Junker spoke about her work in the study of the languages of the Eastern Cree in Quebec and how the study of linguistics could be used to better people’s understandings about their languages as well as the community around them.

In her lecture titled, “Giving Voice to Aboriginal Languages: Putting Information Technology to Work for People,” she began by discussing how information technology can sustain the linguistic diversity of a people that had their culture and language depleted as a result of residential schools, and how this can lead to a better community.

Junker spoke specifically about the website Eastcree.org, which was created in 2000 to provide East Cree schools with programs and charts that would teach students how to read in their native language and alphabet as well as writing their alphabet while using keyboards on computers.

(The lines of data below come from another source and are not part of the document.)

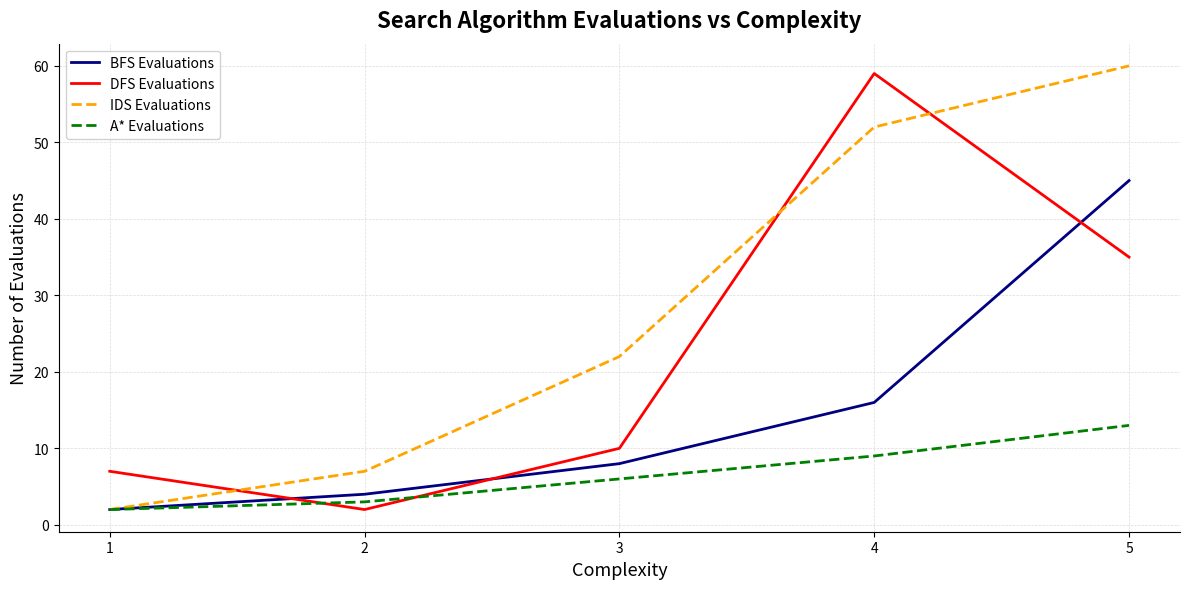

Where do DFS Evaluations and IDS Evaluations first cross each other?

1 and 2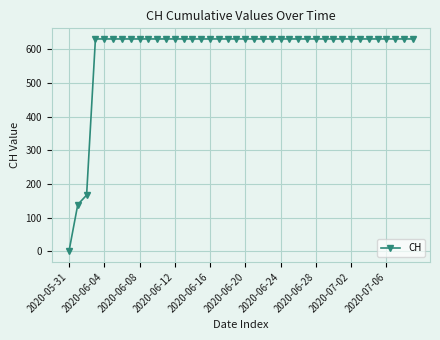

What is the value of the 19th point from the left?

631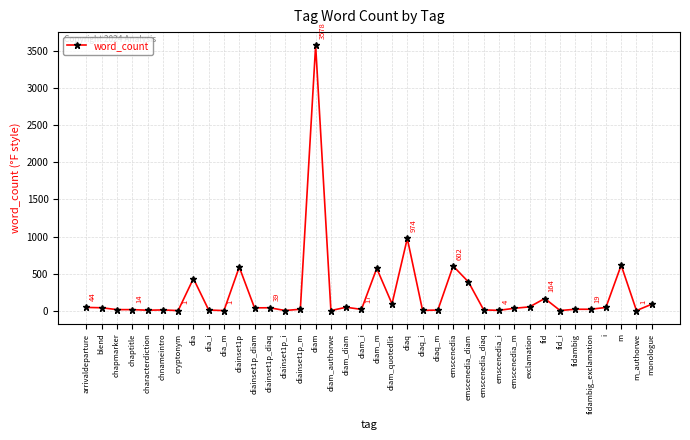

Which label corresponds to the largest value in the chart?

diam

“There is a lot of symbolism that is involved in providing these students with the opportunity to write in their [alphabet],” Junker said.

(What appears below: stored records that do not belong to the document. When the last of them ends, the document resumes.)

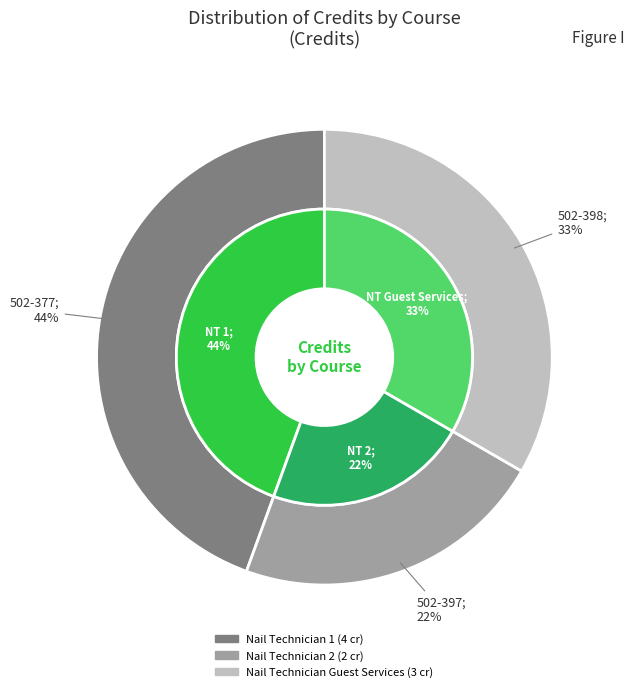

Which has a higher value, Nail Technician Guest Services or Nail Technician 2?

Nail Technician Guest Services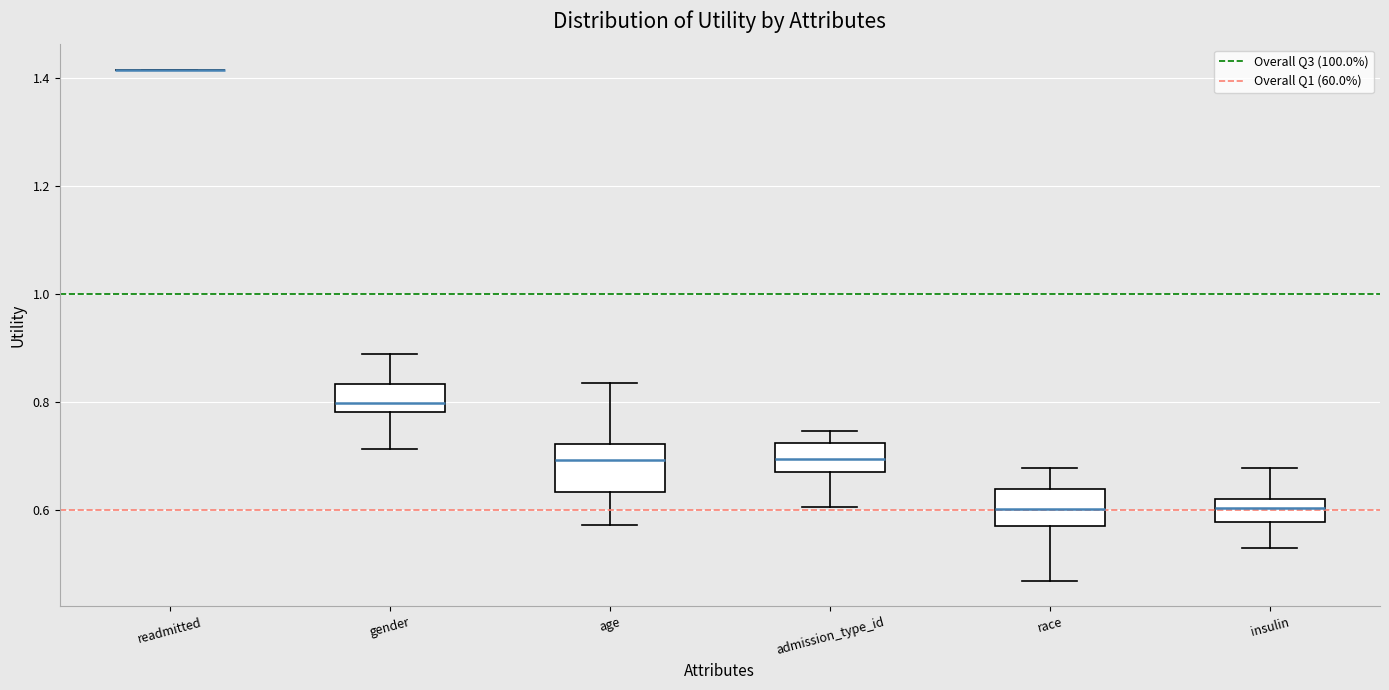

Reading left to right, read every box against the y-axis: the position of its median line, the range the box covers, and the ends of its whiskers. The values are not printed on the chart, so give them approximately, as read against the axis.

readmitted: box collapsed to a line at 1.42, whiskers 1.42 to 1.42
gender: median 0.80, box 0.78 to 0.84, whiskers 0.72 to 0.88
age: median 0.70, box 0.64 to 0.72, whiskers 0.58 to 0.84
admission_type_id: median 0.70, box 0.68 to 0.72, whiskers 0.60 to 0.74
race: median 0.60, box 0.58 to 0.64, whiskers 0.46 to 0.68
insulin: median 0.60, box 0.58 to 0.62, whiskers 0.54 to 0.68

It’s the creation of these types of databases for oral traditions that offer accessible, collaborative and inexpensive methods to preserve oral traditions, she said.

In the case of the Cree in Quebec, Junker said “many of the local radio stations became involved in learning to record these oral stories and travelled to CKCU FM here at Carleton to learn digital sound editing and watched as we recorded many of these oral stories.”

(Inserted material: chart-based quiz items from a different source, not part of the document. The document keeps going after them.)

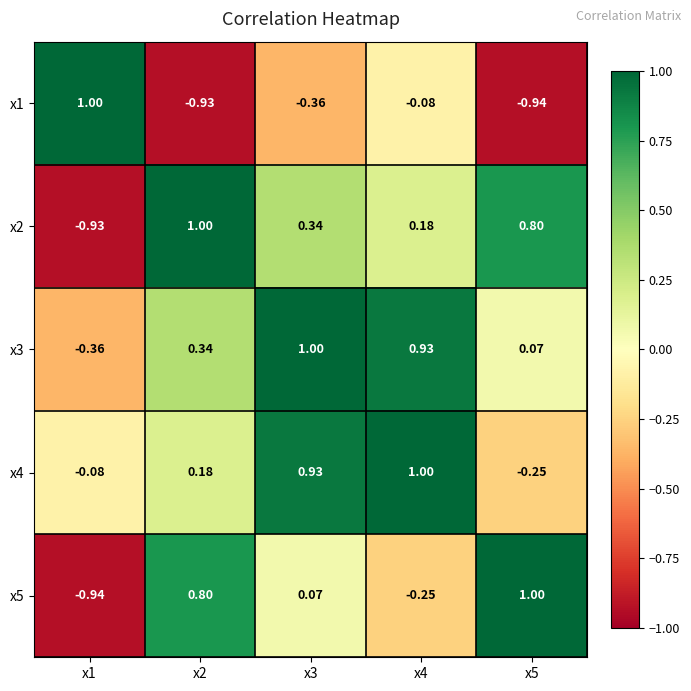

Is the value of x1 at x3 greater than the value of x4 at x3?

No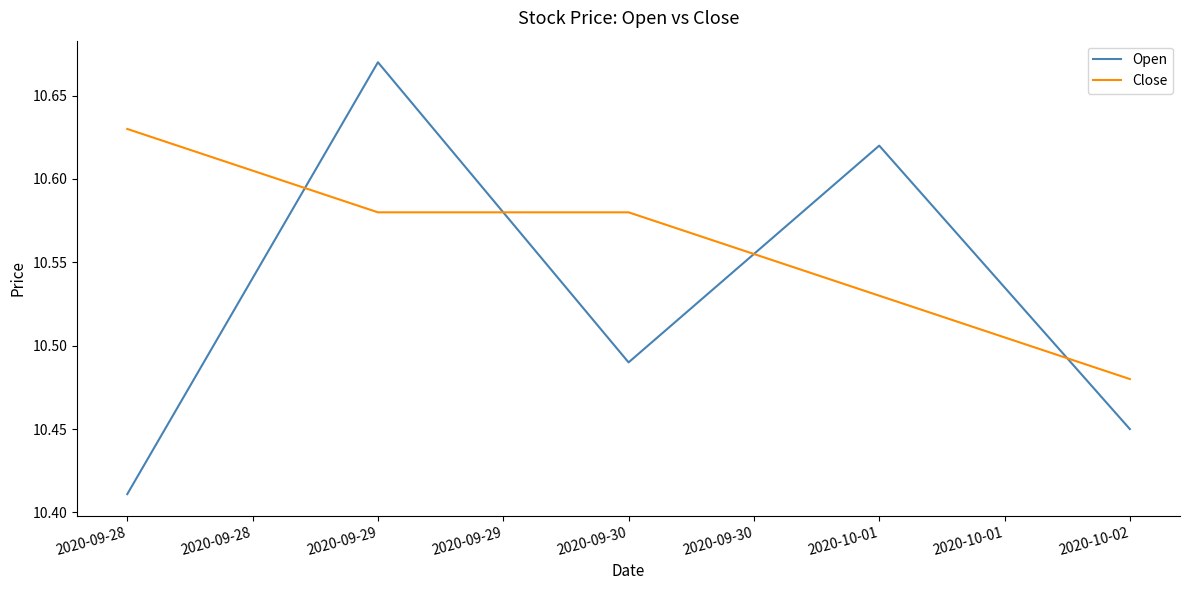

How many lines are shown in the chart?

2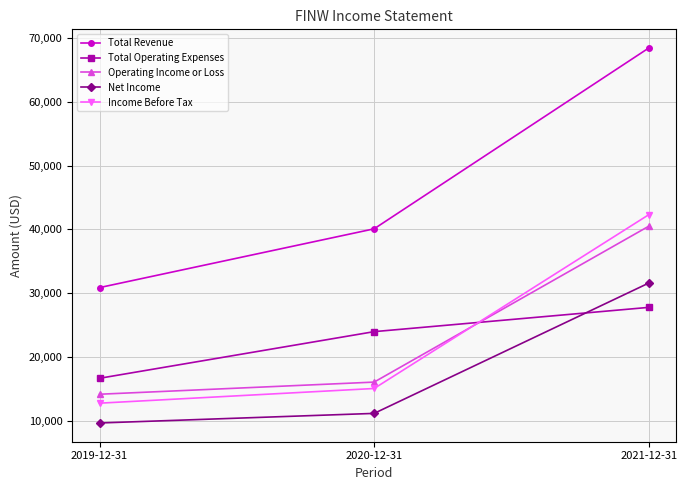

Rank the series by their maximum value, from lowest to highest.

Total Operating Expenses, Net Income, Operating Income or Loss, Income Before Tax, Total Revenue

The importance of cataloguing and organizing resources for Cree speakers wasn’t lost on the audience, many of whom were students and teachers of linguistics and have online language programs for themselves.

“I really enjoyed the lecture,” said James Newton, technical director for the online language program, Lexogram. “It raised a lot of important issues and I hope that it will remind people that the more knowledgeable you are in languages, the less tension you will feel when you are in other countries or cultures.”